■ WHAT YOU HAVE TO DO ■
Give the lines of the material again with "会社" replaced by "当社" everywhere and nothing else changed. Leave out the pictures.

■ Extracted page text data ■

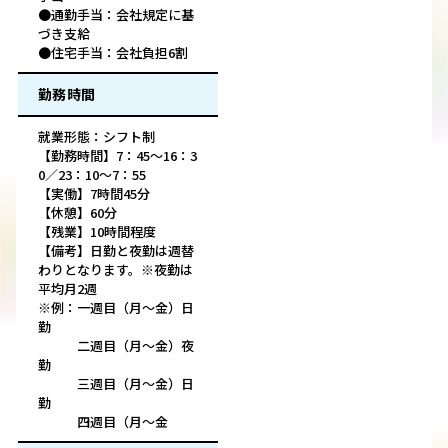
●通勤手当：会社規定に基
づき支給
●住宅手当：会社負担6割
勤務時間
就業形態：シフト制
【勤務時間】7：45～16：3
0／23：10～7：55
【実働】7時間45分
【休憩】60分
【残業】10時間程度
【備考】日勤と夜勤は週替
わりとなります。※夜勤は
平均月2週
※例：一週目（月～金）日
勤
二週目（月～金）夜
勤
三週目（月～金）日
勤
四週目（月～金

■ OUTPUT BELOW ■
●通勤手当：当社規定に基
づき支給
●住宅手当：当社負担6割
勤務時間
就業形態：シフト制
【勤務時間】7：45～16：3
0／23：10～7：55
【実働】7時間45分
【休憩】60分
【残業】10時間程度
【備考】日勤と夜勤は週替
わりとなります。※夜勤は
平均月2週
※例：一週目（月～金）日
勤
二週目（月～金）夜
勤
三週目（月～金）日
勤
四週目（月～金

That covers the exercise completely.